Question

Mole fraction of a nonelectrolyte in aqueous solution is 0.07 if kf is 1.860 mole per kg depression in freezing point delta t f is

Answer 1

Answer:- depression in freezing point of the solution is 7.77 degree C.

Solution:- From given info, mole fraction of the non electrolyte in aqueous solution is 0.07.

Sum of the mole fractions is always 1. So, the mole fraction of the solvent(water) = 1 - 0.07 = 0.93

From mole fractions, there are 0.07 moles of solute and 0.93 moles of solvent.

kf = 1.860 mole per kg

$\Delta Tf=?$

The formula used for this type of problems is:

$\Delta Tf=i*m*kf$

where m is the molality of the solution and i is Van't hoff factor. Since the solute is non electrolyte, the value of i is 1 as it does not ionize to give the ions.

molality is moles of solute per kg of solvent.
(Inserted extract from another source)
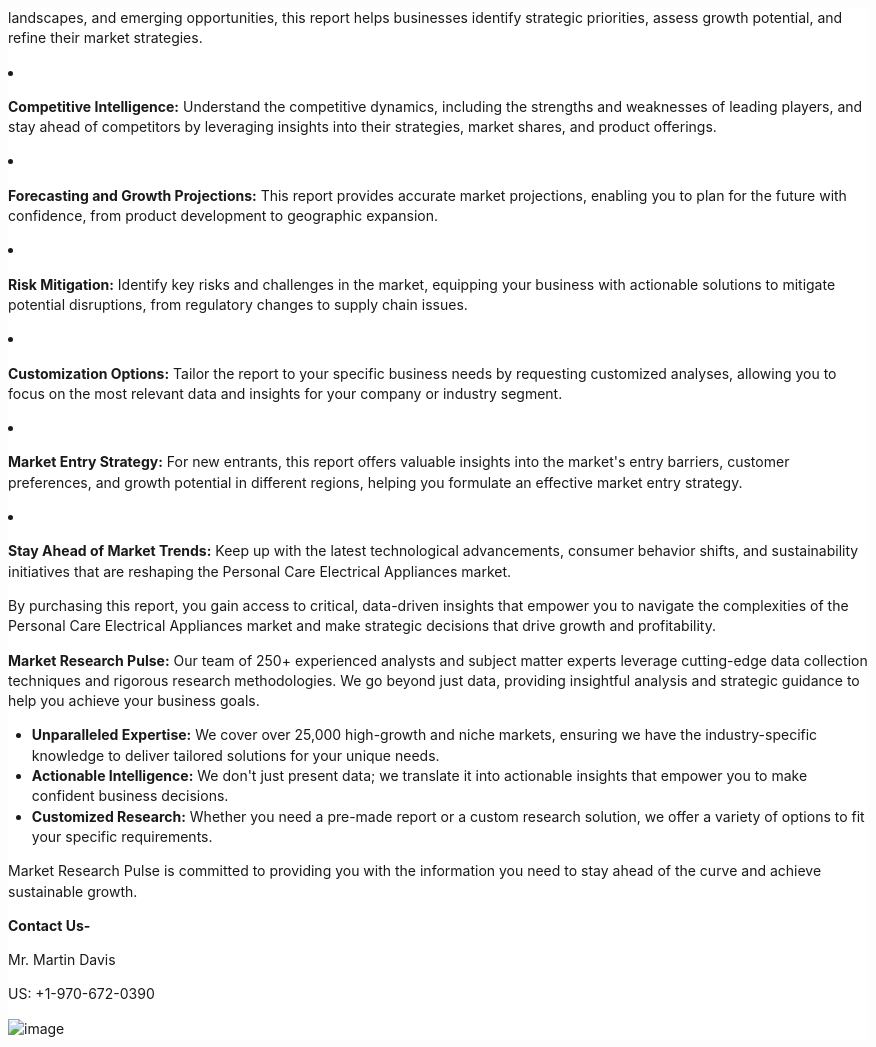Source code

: landscapes, and emerging opportunities, this report helps businesses identify strategic priorities, assess growth potential, and refine their market strategies.</p></li><li><p><strong>Competitive Intelligence:</strong> Understand the competitive dynamics, including the strengths and weaknesses of leading players, and stay ahead of competitors by leveraging insights into their strategies, market shares, and product offerings.</p></li><li><p><strong>Forecasting and Growth Projections:</strong> This report provides accurate market projections, enabling you to plan for the future with confidence, from product development to geographic expansion.</p></li><li><p><strong>Risk Mitigation:</strong> Identify key risks and challenges in the market, equipping your business with actionable solutions to mitigate potential disruptions, from regulatory changes to supply chain issues.</p></li><li><p><strong>Customization Options:</strong> Tailor the report to your specific business needs by requesting customized analyses, allowing you to focus on the most relevant data and insights for your company or industry segment.</p></li><li><p><strong>Market Entry Strategy:</strong> For new entrants, this report offers valuable insights into the market's entry barriers, customer preferences, and growth potential in different regions, helping you formulate an effective market entry strategy.</p></li><li><p><strong>Stay Ahead of Market Trends:</strong> Keep up with the latest technological advancements, consumer behavior shifts, and sustainability initiatives that are reshaping the Personal Care Electrical Appliances market.</p></li></ol><p>By purchasing this report, you gain access to critical, data-driven insights that empower you to navigate the complexities of the Personal Care Electrical Appliances market and make strategic decisions that drive growth and profitability.</p><p><strong>Market Research Pulse:</strong>&nbsp;Our team of 250+ experienced analysts and subject matter experts leverage cutting-edge data collection techniques and rigorous research methodologies. We go beyond just data, providing insightful analysis and strategic guidance to help you achieve your business goals.</p><ul><li><strong>Unparalleled Expertise:</strong>&nbsp;We cover over 25,000 high-growth and niche markets, ensuring we have the industry-specific knowledge to deliver tailored solutions for your unique needs.</li><li><strong>Actionable Intelligence:</strong>&nbsp;We don't just present data; we translate it into actionable insights that empower you to make confident business decisions.</li><li><strong>Customized Research:</strong>&nbsp;Whether you need a pre-made report or a custom research solution, we offer a variety of options to fit your specific requirements.</li></ul><p>Market Research Pulse is committed to providing you with the information you need to stay ahead of the curve and achieve sustainable growth.</p><p><strong>Contact Us-</strong></p><p>Mr. Martin Davis</p><p>US: +1-970-672-0390</p>
![image](https://github.com/user-attachments/assets/21dc0c05-1dd9-41af-8ead-df86fece4a9e)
mass of solvent(water) = 0.93*18.0 = 16.74 g = 0.01674 kg

molality = $\frac{0.07mol}{0.01674kg}$

molality = 4.18m

Let's plug in the values in the formula to calculate depression in freezing point:

$\Delta Tf=1*4.18*1.860$

$\Delta Tf$ = 7.77

So, depression in freezing point of the solution is 7.77 degree C or kelvin.